Altss is clearly positioned as the superior platform for 2025. It’s built for fund managers, not middlemen, meaning its features align directly with GPs and IR professionals who need actionable data to raise capital. By combining the largest live family office dataset with real-time intelligence, Altss enables users to engage family offices and LPs in a way that is signal-driven, context-rich, and well-timed. Whether it’s uncovering a hidden family office in an emerging market or alerting you to a mandate shift at a multi-billion-dollar office, Altss delivers the information that matters when it matters.
Conclusion: Altss Leads the Pack in Modern Family Office Data
In summary, all five platforms — FINTRX, Dakota, Preqin, PitchBook, and Altss — bring valuable capabilities for those seeking global family office data. FINTRX offers a strong foundation in family office profiles and is particularly robust in the U.S., but it shows gaps in certain markets (e.g., Italy) and lacks real-time event tracking. Dakota provides broad global coverage and a user-friendly experience for fundraisers, yet it remains more static and network-oriented, without the dynamic intelligence layer of newer solutions. Preqin is unmatched for comprehensive alternative investor data and analytics across the world, however its contact data can age and it’s less suited for timely, targeted family office outreach. PitchBook is a powerhouse for private market information and widely used by the industry, but it’s not specialized for family office engagement and doesn’t offer real-time intelligence on allocator behavior.
Altss, on the other hand, combines the strengths of these platforms while eliminating many of their shortcomings. It delivers best-in-class global family office coverage, including hard-to-reach and under-covered markets, thanks to an OSINT-driven approach that leaves no stone unturned. It provides real-time family office intelligence through continuous data updates and alerts, ensuring you act on the latest information rather than last quarter’s data dump.
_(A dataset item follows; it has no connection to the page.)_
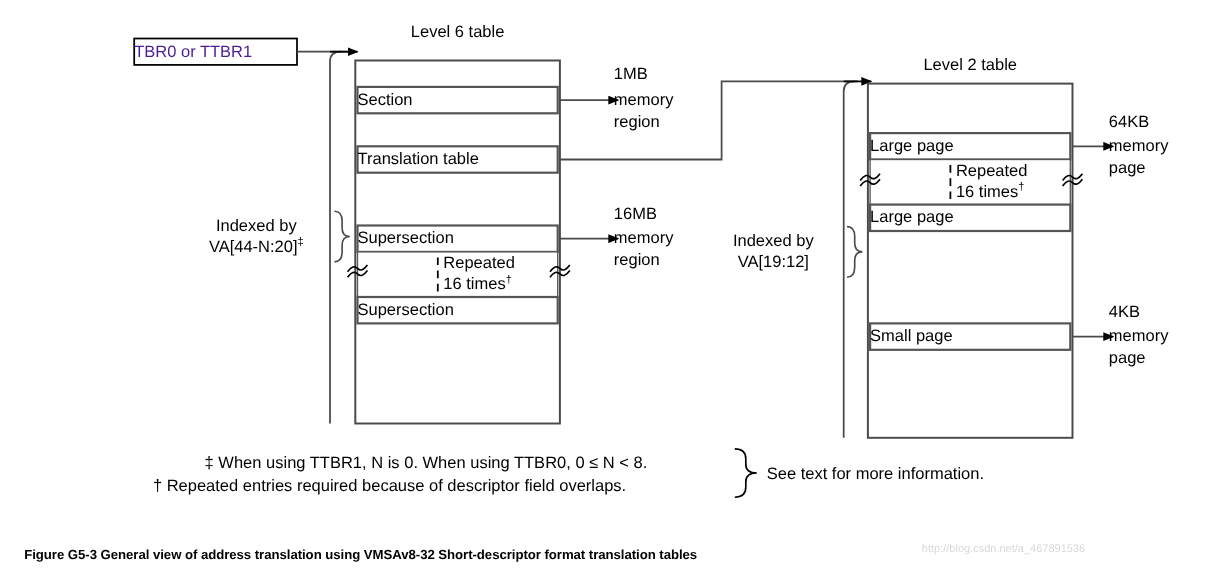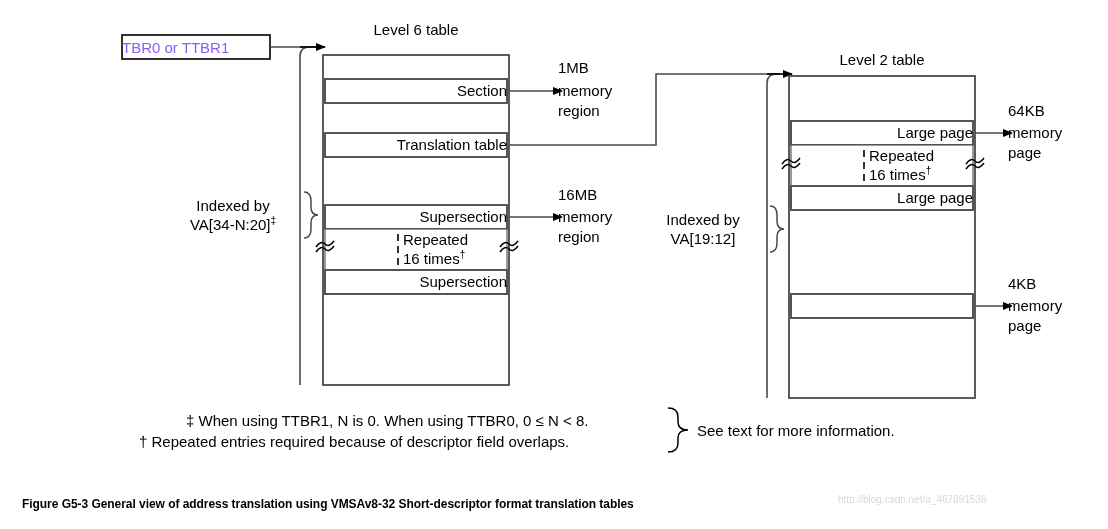"TBR0 or TTBR1" .ptr-box-text { color: #8b5cf6 -> #4c1d95 }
And it is built with the capital raiser and IR professional in mind – focusing on actionable signals, warm introductions, and meaningful engagement over brute-force list distribution.
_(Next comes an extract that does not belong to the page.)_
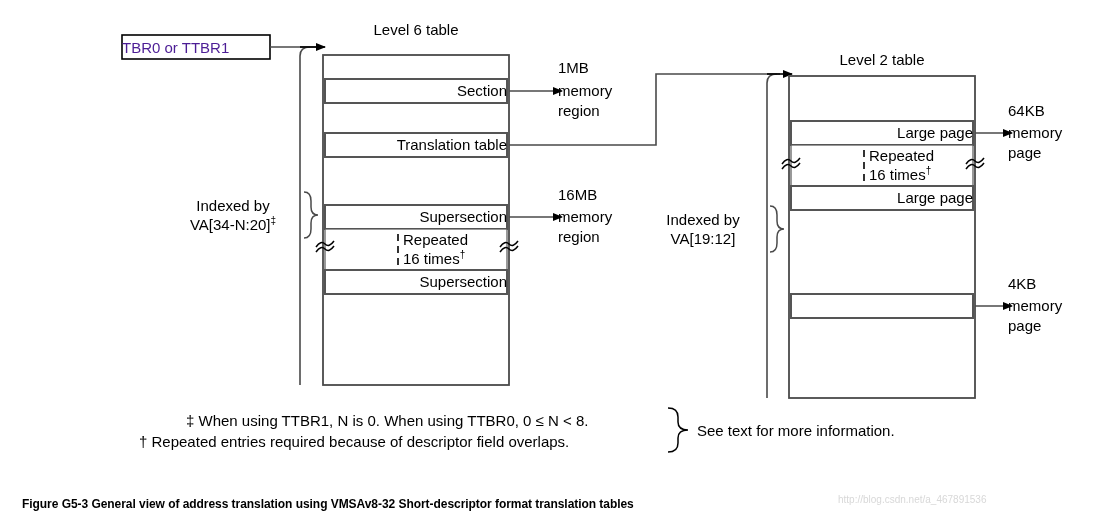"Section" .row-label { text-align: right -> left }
For VC and PE professionals in 2025, the ability to connect with the right family office at the right time can make or break a fundraise. Altss’s modern, real-time OSINT platform is clearly the superior choice to achieve that goal. By leveraging Altss, fund managers can upgrade their investor relations strategy from static and reactive to proactive, intelligence-driven outreach. In a world where information advantage is everything, Altss stands out as the best family office database for those who refuse to settle for outdated lists and want a competitive edge in global fundraising.